Coalbridge knew it was bad news when the geist of the Q-drive algorithm ENGINE popped up on the bridge. ENGINE never came to the bridge. Efficiency incarnate, he didn’t like to waste computing power on animating a geist. He didn’t like to speak at all. Language formulation took away valuable calculating capacity, he claimed.
“My lightstacks have been ruptured,” ENGINE said. “Entanglement is compromised.”
Coalbridge, still half stunned, asked the obvious. “Surely you can find a stray photon somewhere, ENGINE.”
“Not with unresolved spin. Not with any unresolved Q. Captain, we’ve lost the whole supply.”
“We’ve run out of . . . light?”
“That’s correct, sir,” ENGINE said.
“Which means we’re dead in the water,” Coalbridge said.
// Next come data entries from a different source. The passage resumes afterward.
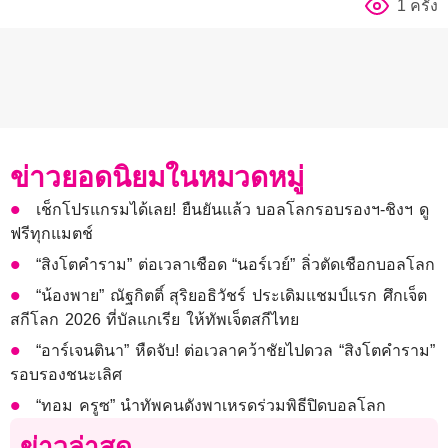
1 ครั้ง
ข่าวยอดนิยมในหมวดหมู่
เช็กโปรแกรมได้เลย! ยืนยันแล้ว บอลโลกรอบรองฯ-ชิงฯ ดู
ฟรีทุกแมตช์
“สิงโตคำราม” ต่อเวลาเชือด “นอร์เวย์” ลิ่วตัดเชือกบอลโลก
“น้องพาย” ณัฐกิตติ์ สุริยอธิวัชร์ ประเดิมแชมป์แรก ศึกเจ็ต
สกีโลก 2026 ที่บัลแกเรีย ให้ทัพเจ็ตสกีไทย
“อาร์เจนตินา” หืดจับ! ต่อเวลาคว้าชัยไปดวล “สิงโตคำราม”
รอบรองชนะเลิศ
“ทอม ครูซ” นำทัพคนดังพาเหรดร่วมพิธีปิดบอลโลก
ข่าวล่าสุด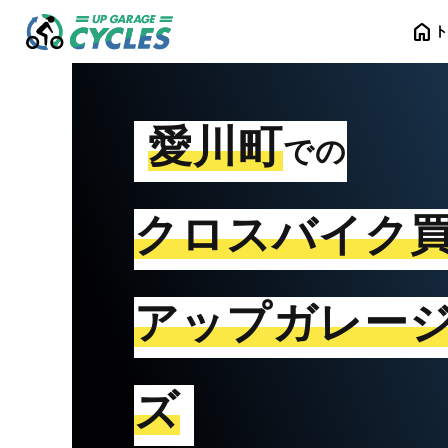
home
愛川町
での
クロスバイク
アップガレー
ズ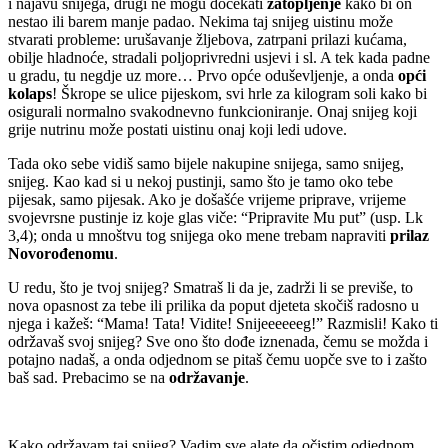
i najavu snijega, drugi ne mogu dočekati
zatopljenje
kako bi on
nestao ili barem manje padao. Nekima taj snijeg uistinu može
stvarati probleme: urušavanje žljebova, zatrpani prilazi kućama,
obilje hladnoće, stradali poljoprivredni usjevi i sl. A tek kada padne
u gradu, tu negdje uz more… Prvo opće oduševljenje, a onda
opći
kolaps
! Škrope se ulice pijeskom, svi hrle za kilogram soli kako bi
osigurali normalno svakodnevno funkcioniranje. Onaj snijeg koji
grije nutrinu može postati uistinu onaj koji ledi udove.
Tada oko sebe vidiš samo bijele nakupine snijega, samo snijeg,
snijeg. Kao kad si u nekoj pustinji, samo što je tamo oko tebe
pijesak, samo pijesak. Ako je došašće vrijeme priprave, vrijeme
svojevrsne pustinje iz koje glas viče: “Pripravite Mu put” (usp. Lk
3,4); onda u mnoštvu tog snijega oko mene trebam napraviti
prilaz
Novorođenomu
.
U redu, što je tvoj snijeg? Smatraš li da je, zadrži li se previše, to
nova opasnost za tebe ili prilika da poput djeteta skočiš radosno u
njega i kažeš: “Mama! Tata! Vidite! Snijeeeeeeg!” Razmisli! Kako ti
održavaš svoj snijeg? Sve ono što dođe iznenada, čemu se možda i
potajno nadaš, a onda odjednom se pitaš čemu uopče sve to i zašto
baš sad. Prebacimo se na
održavanje
.
Kako održavam taj snijeg? Vadim sve alate da očistim odjednom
“We have Newtonian propulsion, sir,” ENGINE replied. “Small supply of reaction mass.”
Coalbridge rubbed his eyes. “Okay, then,” he said. “Let’s go see what we’ve got to work with back at the scene of the crime.” He turned to Katapodis, who was bruised but whole, at helm. “Take us to the battlezone, helmsman.”
“Aye, Captain.”
They weren’t so very far away, after all. Even at N speeds, the return didn’t take long. In an hour, they were there.